We’re thinking we’re going to follow your instructions, but just want to make sure we’re not missing any steps!
Nope, we didn’t do that just because it looked like it was going on smoothly (no bumps) and we did it super super thinly. Hope it helps!
xo,
s
Hi guys, so I know this post is super old and don’t even know if you reply to comments on it anymore but how do you think the cork at the door will hold up with so much traffic and wet snowy shoes over time? Thinking about putting cork throughout my condo except the bathrooms and the entry is connected to the laundry room like yours.
Thanks!
I think it’s not good for super wet environments but if you have people step onto a welcome mat and remove their shoes and put them into a boot tray or something you’ll probably be ok. Oh and seal it for sure after it’s down! That helps water from getting into the seams and messing things up!
xo,
s
I know it’s only been a few months- but how is the cork floor holding up?
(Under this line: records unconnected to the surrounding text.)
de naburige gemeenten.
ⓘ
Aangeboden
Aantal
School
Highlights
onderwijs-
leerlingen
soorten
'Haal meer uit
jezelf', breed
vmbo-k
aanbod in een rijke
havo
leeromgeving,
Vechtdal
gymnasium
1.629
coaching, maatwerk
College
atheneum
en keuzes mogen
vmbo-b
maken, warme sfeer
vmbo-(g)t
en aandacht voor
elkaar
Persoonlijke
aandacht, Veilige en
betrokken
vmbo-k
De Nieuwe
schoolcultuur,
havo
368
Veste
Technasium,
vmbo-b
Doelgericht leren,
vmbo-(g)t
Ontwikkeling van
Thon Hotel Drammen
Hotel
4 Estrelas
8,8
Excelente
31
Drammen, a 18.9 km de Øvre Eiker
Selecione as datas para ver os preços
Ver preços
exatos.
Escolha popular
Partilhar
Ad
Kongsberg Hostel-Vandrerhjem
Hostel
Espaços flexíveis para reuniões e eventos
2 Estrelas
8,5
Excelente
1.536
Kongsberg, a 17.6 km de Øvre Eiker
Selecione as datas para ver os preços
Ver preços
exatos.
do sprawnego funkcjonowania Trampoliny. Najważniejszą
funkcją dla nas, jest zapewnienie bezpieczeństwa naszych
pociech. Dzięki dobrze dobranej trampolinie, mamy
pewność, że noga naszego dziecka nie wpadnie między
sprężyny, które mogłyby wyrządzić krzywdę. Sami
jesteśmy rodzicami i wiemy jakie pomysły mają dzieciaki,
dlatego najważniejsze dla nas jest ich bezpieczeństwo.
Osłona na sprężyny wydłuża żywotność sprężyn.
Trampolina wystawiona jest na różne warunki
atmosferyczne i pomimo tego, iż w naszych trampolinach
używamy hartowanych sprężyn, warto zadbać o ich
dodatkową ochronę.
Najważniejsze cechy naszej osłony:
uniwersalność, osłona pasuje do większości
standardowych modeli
My husband and I are trying to decide on home floors and I’m between cork, wood, or wood-look tile. Just wondering about the durability of the cork. Thanks!
So far we have loved the cork! It’s softer underfoot than hardwood, so we love that (of course if you drop a hammer on it you might get a small ding, but it’s textured so it blends in for the most part – and that’s probably true with wood floors too). Hope it helps!
xo
s
Hi guys, we are working on rehabbing our out dated kitchen & are in love with the cork floor you put in yours. My question, though, is about pets & cork floors-particularly pet accidents. Our pup is a bit larger than Burger. He’s a Great Dane. ;) And he’s a rather old guy who, at times, doesn’t make it outside before nature calls. His kitchen accidents are rather infrequent, but they have happened in the past. My question is, has Burger ever had an “oops” in your kitchen & if so, how has the floor held up to that. I am sure that sealing it is a definite must for us!
Thanks! :)
So sorry, we haven’t had any accidents in there so we’re not sure how it would hold up. We know it says it shouldn’t get wet very much (wouldn’t be a good choice for a bathroom unless it’s a half bath) so maybe try something else? Of course it might be ok, I’m just not sure since we haven’t had any wetness sitting on the floor in there for a while to let you know how it fares. Hope it helps!
xo
s
As always you guys are my go to reference in my own personal home improvement endeavors. :-) Just wondering how you went about painting the shoe molding if you painted it after installing it? I worry about getting paint on the wood floors. Might it be easier to paint before installing it? I was looking to see if you did a blog entry on this very topic, and did not see one. Thanks!
In our house some of the shoe molding isn’t painted (it’s all natural wood to go with the flooring) but in this room it was already painted white when we removed it to add the floor so we just nailed it back into place and did touch ups with a small brush :)
xo
s
Thanks so much for the ‘skip the sanding’ tip! All the DIY instructions include sanding but I preferred not to, and keep some of the odd imperfections. So thanks and good luck with your house!